A fines de la década del 60, Oskar Morgenstein, uno de los creadores de la teoría del juego, señaló que los fenómenos sociales difieren de los fenómenos físicos en tanto que “los hombres actúan a veces unos contra otros, a veces cooperando entre ellos; tienen distintos grados de información uno acerca de otro y sus aspiraciones le conducen a contender o cooperar. La naturaleza inanimada no muestra ningunos de estos rasgos. Los átomos, las moléculas y estrellas pueden coagularse, chocar y explotar, pero no luchan entre sí ni colaboran.”

De estas diferencias concluía que las distintas esferas de la vida social se podían analizar con categorías de la teoría del juego: la política, la economía, el marketing, la guerra, el proceso judicial, etc. Conceptos como “utilidad”, “información”, “comportamiento óptimo”, “estrategia”, “pago”, “equilibrio” o “regateo” pueden aplicarse a distintas esferas de las actividades sociales. Lo que no se podía advertir todavía era que la política, la economía, la guerra, el proceso judicial se iban a convertir en una especie de juego y espectáculo por la importancia cada vez más creciente de los medios de comunicación en la vida humana.

Hoy el trabajo, la política y sobre todo la economía se parecen cada vez más a un juego, los límites se difuminan.
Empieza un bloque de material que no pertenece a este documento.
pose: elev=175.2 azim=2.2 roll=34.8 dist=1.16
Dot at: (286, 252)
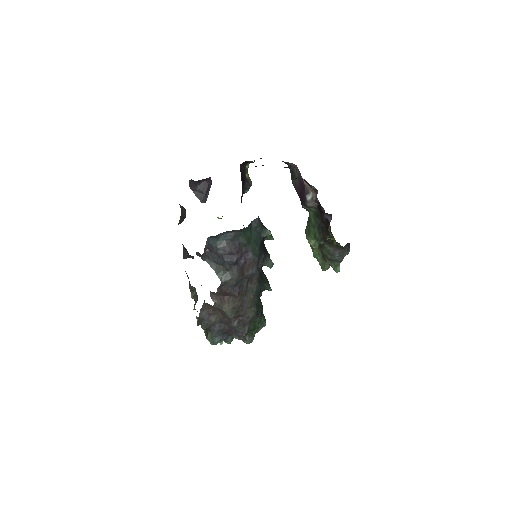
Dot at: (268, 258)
Por otro lado, los juegos, sobre todo los deportes, se vuelven cada vez más serios. Esas inversiones caracterizan la contemporaneidad. El juego del calamar participa de esta situación en la que la actividad del hombre se separa de la instancia de la producción y se convierte en un juego. Podríamos decir que la serie pertenece así plenamente al posmodernismo cultural, a la etapa de la primacía del capital financiero, en un momento de globalización mediática con la nueva tecnología de la información y control social. Vivimos en una etapa en que las instituciones y las distintas esferas (política, economía, sistema legal) se convierten en juego y los juegos no cesan de volverse serios; cuando sucede eso los juegos dejan de ser juegos y se vuelven algo innombrable y monstruoso.